## Problem description
Copy out each line of the entries where the word "that" is present.

## The data
···

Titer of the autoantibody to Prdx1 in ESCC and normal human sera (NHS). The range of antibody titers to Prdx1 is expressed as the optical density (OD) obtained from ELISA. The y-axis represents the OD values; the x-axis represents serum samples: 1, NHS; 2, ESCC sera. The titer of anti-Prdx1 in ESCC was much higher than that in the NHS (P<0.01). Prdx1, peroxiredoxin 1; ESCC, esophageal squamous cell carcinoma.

···

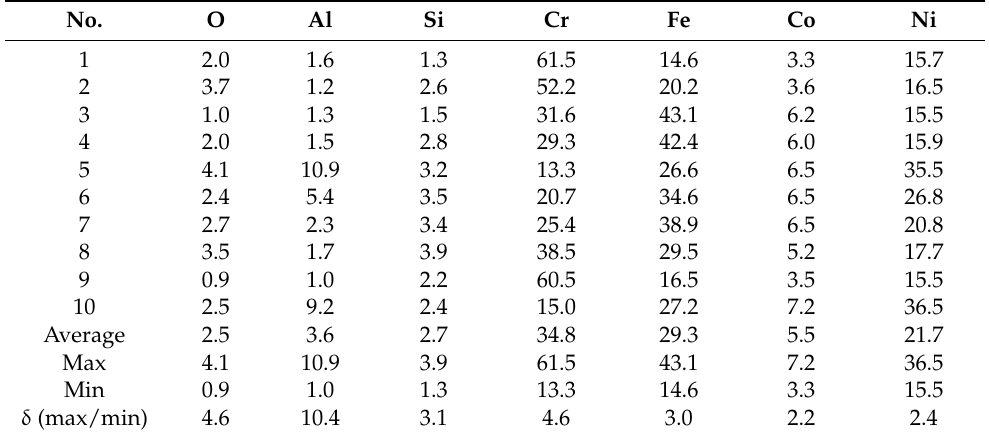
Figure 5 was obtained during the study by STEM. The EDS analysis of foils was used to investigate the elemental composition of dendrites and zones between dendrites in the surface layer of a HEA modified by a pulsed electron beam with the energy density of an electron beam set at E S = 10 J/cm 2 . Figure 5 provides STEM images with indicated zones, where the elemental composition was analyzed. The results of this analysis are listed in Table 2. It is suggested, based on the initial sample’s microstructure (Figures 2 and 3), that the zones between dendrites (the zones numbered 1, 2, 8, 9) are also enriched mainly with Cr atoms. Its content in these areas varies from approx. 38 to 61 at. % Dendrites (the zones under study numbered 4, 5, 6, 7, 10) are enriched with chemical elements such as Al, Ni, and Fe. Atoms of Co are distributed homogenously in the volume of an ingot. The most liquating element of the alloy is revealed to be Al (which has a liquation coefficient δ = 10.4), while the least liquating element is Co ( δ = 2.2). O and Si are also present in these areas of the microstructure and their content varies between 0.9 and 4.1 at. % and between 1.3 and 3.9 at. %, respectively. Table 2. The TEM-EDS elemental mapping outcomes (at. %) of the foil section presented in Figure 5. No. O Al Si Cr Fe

···

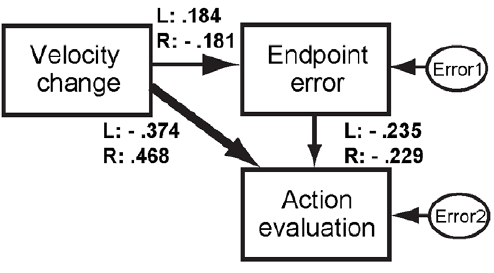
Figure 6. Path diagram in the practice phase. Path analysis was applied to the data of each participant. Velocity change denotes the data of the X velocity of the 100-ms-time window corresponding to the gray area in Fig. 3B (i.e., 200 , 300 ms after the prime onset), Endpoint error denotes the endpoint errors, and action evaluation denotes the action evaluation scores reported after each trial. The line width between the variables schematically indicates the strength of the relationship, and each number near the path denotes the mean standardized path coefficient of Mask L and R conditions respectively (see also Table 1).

···

## Response box
Titer of the autoantibody to Prdx1 in ESCC and normal human sera (NHS). The range of antibody titers to Prdx1 is expressed as the optical density (OD) obtained from ELISA. The y-axis represents the OD values; the x-axis represents serum samples: 1, NHS; 2, ESCC sera. The titer of anti-Prdx1 in ESCC was much higher than that in the NHS (P<0.01). Prdx1, peroxiredoxin 1; ESCC, esophageal squamous cell carcinoma.
Figure 5 was obtained during the study by STEM. The EDS analysis of foils was used to investigate the elemental composition of dendrites and zones between dendrites in the surface layer of a HEA modified by a pulsed electron beam with the energy density of an electron beam set at E S = 10 J/cm 2 . Figure 5 provides STEM images with indicated zones, where the elemental composition was analyzed. The results of this analysis are listed in Table 2. It is suggested, based on the initial sample’s microstructure (Figures 2 and 3), that the zones between dendrites (the zones numbered 1, 2, 8, 9) are also enriched mainly with Cr atoms. Its content in these areas varies from approx. 38 to 61 at. % Dendrites (the zones under study numbered 4, 5, 6, 7, 10) are enriched with chemical elements such as Al, Ni, and Fe. Atoms of Co are distributed homogenously in the volume of an ingot. The most liquating element of the alloy is revealed to be Al (which has a liquation coefficient δ = 10.4), while the least liquating element is Co ( δ = 2.2). O and Si are also present in these areas of the microstructure and their content varies between 0.9 and 4.1 at. % and between 1.3 and 3.9 at. %, respectively. Table 2. The TEM-EDS elemental mapping outcomes (at. %) of the foil section presented in Figure 5. No. O Al Si Cr Fe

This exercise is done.